Я оглянулся, поглядел на членов комиссии, – не могу передать вам, что на их лицах было написано. Вот то самое, что должны изображать актеры в финальной сцене «Ревизора», когда они замерли в самых неестественных позициях. Вот это самое выражение было на лицах. Они как будто бы оказались над разверстой пропастью: вот сейчас оборвётся.
Так не оборвалось же. Так и кончилось. Так и пошел протокол в ЦК, персонально к Сталину, с особым мнением Эйзенштейна по поводу картины «Аршин мал алан».
Вот какой человек был Сергей Михайлович. Любил он крутые тропиночки. Но, к сожалению, не всегда судьба проносила его.
Как меня предавали суду чести
Ну, что такое суд чести, мы сейчас уже забыли. Был такой случай в сорок седьмом году: предали суду чести Роскина и Клюеву, двух профессоров, которые якобы изобрели средство против рака и якобы продали его американцам за «вечную ручку». Потом выяснилось, что и не продавали они этого средства, и средства не было, реабилитировали их, но жизнь их была поломана.

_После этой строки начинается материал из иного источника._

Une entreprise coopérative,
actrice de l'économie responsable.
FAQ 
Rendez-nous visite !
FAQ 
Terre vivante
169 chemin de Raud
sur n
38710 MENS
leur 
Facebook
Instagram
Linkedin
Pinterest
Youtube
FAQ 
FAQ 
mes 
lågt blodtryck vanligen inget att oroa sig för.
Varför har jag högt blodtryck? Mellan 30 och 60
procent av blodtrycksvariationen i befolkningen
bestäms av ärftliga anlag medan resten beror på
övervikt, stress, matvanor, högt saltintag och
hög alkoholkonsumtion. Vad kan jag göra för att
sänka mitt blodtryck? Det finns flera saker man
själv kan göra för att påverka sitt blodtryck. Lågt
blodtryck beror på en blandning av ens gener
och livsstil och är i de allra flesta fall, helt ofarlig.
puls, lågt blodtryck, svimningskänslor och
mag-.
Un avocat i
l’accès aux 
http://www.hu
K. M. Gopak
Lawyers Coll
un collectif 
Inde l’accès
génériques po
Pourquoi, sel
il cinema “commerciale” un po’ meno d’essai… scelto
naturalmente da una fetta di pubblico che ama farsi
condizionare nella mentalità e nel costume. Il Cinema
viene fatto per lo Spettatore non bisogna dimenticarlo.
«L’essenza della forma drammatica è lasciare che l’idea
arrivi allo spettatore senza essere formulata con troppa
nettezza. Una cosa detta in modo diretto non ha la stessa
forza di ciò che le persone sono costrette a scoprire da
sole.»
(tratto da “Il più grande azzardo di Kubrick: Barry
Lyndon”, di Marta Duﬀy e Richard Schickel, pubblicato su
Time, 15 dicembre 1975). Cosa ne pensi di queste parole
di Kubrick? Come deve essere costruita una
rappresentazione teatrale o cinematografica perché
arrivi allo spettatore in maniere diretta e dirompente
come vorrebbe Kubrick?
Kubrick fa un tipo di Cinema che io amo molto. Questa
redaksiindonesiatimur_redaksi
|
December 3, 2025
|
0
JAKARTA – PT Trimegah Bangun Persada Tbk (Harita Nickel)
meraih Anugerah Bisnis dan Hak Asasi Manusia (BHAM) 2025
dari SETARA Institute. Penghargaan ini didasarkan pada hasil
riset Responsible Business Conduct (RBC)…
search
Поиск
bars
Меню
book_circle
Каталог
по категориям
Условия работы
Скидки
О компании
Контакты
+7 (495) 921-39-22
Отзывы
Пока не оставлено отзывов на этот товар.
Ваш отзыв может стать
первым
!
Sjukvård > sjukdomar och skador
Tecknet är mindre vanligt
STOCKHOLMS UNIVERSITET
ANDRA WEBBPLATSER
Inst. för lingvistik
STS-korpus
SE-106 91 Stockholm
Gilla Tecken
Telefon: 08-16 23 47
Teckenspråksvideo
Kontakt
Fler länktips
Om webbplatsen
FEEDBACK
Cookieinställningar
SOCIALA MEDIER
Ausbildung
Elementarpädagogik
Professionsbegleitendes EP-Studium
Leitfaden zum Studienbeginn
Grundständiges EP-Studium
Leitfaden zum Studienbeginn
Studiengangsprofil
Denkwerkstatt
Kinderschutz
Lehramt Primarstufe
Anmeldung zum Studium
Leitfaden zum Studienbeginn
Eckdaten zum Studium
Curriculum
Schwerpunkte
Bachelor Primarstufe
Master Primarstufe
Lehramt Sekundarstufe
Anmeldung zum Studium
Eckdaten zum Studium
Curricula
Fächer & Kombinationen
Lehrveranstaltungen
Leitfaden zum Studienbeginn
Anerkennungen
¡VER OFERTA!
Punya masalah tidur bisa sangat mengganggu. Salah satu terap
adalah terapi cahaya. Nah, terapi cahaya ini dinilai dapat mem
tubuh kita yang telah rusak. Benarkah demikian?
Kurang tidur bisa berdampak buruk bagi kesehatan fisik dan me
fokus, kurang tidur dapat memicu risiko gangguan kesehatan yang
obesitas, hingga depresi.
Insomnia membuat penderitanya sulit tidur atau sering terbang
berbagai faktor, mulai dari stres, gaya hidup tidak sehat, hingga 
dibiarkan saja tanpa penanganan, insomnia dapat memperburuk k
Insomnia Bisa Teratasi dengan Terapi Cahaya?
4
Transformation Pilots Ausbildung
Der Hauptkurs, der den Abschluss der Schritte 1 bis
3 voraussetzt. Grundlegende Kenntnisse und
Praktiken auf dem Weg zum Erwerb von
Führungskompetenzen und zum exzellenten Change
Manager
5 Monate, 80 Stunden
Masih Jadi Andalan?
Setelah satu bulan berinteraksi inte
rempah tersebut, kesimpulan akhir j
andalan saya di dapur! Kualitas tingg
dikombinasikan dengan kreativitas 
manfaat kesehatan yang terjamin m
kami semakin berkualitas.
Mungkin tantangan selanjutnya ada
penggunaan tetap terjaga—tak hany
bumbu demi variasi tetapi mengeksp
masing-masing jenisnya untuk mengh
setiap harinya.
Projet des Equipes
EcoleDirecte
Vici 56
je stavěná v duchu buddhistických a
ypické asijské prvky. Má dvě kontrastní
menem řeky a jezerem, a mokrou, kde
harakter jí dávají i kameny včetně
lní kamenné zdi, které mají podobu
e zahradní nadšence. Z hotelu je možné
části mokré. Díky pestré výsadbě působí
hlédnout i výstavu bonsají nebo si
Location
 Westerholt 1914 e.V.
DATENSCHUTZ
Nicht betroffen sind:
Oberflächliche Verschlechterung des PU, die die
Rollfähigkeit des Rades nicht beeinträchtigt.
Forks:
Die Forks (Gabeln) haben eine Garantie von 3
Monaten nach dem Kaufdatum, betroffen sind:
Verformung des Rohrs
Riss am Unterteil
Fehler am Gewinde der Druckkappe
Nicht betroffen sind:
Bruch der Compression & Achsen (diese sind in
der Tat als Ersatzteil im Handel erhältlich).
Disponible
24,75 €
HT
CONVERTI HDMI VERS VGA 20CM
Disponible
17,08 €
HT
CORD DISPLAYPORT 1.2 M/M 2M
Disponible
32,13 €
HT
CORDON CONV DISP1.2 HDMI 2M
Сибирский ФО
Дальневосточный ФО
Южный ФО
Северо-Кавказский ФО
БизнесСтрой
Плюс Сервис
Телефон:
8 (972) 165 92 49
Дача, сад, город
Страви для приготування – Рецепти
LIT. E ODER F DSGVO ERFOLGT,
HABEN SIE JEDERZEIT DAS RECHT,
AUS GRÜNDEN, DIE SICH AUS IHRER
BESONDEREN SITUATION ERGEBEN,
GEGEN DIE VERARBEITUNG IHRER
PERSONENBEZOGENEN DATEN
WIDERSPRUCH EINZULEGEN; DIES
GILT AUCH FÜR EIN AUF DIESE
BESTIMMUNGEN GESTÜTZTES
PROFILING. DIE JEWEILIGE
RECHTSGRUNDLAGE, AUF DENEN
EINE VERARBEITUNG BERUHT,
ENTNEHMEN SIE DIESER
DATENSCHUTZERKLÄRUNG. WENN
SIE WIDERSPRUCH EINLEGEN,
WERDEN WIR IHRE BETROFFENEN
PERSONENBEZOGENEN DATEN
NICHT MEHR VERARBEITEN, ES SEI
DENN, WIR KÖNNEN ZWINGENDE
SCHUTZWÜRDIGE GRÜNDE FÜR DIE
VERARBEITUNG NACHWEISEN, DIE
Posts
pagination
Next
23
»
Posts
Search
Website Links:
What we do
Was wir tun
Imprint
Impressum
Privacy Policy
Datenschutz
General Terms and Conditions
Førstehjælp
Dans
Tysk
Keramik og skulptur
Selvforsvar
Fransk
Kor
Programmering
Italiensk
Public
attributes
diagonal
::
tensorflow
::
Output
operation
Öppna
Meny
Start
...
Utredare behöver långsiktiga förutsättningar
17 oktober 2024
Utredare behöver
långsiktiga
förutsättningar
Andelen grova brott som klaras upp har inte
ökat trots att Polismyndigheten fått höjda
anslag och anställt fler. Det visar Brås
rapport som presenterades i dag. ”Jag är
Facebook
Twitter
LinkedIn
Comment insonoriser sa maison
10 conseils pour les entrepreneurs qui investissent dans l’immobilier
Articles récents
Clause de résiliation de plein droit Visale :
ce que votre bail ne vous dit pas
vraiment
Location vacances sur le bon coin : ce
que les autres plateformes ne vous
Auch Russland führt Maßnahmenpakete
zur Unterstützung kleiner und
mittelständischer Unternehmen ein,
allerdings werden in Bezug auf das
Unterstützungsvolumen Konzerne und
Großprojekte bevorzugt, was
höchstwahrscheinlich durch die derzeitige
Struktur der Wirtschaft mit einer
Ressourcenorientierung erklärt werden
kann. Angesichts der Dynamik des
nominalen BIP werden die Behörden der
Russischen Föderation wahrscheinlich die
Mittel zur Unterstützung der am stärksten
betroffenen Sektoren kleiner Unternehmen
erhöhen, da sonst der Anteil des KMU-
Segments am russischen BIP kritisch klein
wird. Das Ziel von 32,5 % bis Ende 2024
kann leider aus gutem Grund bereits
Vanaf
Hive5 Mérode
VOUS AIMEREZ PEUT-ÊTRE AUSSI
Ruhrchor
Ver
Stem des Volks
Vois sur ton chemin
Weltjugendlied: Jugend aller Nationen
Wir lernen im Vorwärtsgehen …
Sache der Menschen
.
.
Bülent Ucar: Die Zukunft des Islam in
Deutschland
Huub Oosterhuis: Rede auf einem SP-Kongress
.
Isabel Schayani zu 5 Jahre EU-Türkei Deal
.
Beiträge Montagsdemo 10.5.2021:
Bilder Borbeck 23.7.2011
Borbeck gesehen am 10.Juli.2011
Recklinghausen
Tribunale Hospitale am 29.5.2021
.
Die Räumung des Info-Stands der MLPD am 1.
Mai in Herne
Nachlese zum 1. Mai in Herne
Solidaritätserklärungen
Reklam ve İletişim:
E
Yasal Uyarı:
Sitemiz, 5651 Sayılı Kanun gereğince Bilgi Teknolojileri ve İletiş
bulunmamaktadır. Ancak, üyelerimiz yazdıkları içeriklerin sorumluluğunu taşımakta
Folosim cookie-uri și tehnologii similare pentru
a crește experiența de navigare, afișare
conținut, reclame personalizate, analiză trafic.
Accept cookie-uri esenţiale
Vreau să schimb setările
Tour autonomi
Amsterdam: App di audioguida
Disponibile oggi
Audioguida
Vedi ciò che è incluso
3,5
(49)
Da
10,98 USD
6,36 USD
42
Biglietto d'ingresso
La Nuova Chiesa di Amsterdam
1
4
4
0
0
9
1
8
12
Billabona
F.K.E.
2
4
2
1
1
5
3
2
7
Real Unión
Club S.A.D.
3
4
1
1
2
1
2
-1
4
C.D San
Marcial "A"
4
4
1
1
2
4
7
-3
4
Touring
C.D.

Единственный человек, который извлек пользу из этого суда чести, был Александр Петрович Штейн, он написал
Но вот тогда решили организовать суды чести по всем учреждениям. Впоследствии они были отменены. Так второй суд чести и не состоялся, но в первый момент казалось, что это такое грандиозное мероприятие новое и за всякие моральные преступления будут суды чести.
А я в это время как раз, когда эти суды чести организовывались повсюду, снимал пробы к кинокартине «Русский вопрос». История этой картины тоже небезынтересна.
Вообще-то говоря, возникла она совершенно неожиданно. В начале года утверждался тематический план, и по ошибке вписал Большаков против моей фамилии картину об академике Павлове. Дело в том, что я консультировал один из сценариев про академика Павлова Ивана Петровича, а Большаков решил, что я буду режиссером.
Сталин подписал тематический план. Большаков меня вызвал и сказал: «Вот, будете ставить „Академика Павлова“, поздравляю».
Я говорю:
– Я и не собирался ставить «Академика Павлова». Я очень люблю собак, жалею их, сверлить в них дырочки мне противно, подвешивать их – я не могу, просто смотреть не смогу, и вообще, я только консультировал сценарий.
Он говорит:
– То есть как? Уже подписан тематический план. Вот видите, подписан. Видите, чья подпись. Подпись: председатель Совета Министров, товарищ Сталин. А вы вот, видите…
Я говорю:
– Не буду ставить «Павлова».
Ну, тут поднялось такое, не могу вам даже передать. Специальные совещания какие-то, коллегии какие-то, вызывает меня Калатозов (а он был тогда замминистра), приходит ряд режиссеров туда тоже, и вот опять встает вопрос об «Академике Павлове». И тут я говорю:
– Михаил Константинович, ведь есть простейший выход: по-моему, Абрам Матвеевич Роом мечтает поставить картину об академике Павлове. Всего одна буква разницы, не заметят там.
Все пришли в полный восторг.
– Правильно, правильно! Всего одна буква разницы!
Ну, он с этим предложением пошел к Большакову. Большаков из себя вышел, стал красный, говорят, как свекла.
– Вы что думаете, товарищ Сталин не разбирается, где Роом, а где Ромм? Очень даже хорошо разбирается. Это оставьте. Надо заставить Ромма ставить, настоящего Ромма ставить, а не Роома. Вот так.
Роому не дали, Роом впоследствии стал ставить «Суд чести», «Павлова» в конце концов передали Рошалю, а со мной происходили вот все эти неприятности. Однажды ночью ко мне позвонил Калатозов и говорит:
– Срочно приезжайте ко мне домой.
Приехал я к нему среди ночи. Что такое? На субботу назначено заседание, будет Большаков, все заместители, вам будет еще раз предложено ставить «Академика Павлова», вы, конечно, откажетесь, и тогда пойдет доклад в ЦК с предложением на пять лет лишить вас права постановок – в назидание прочим.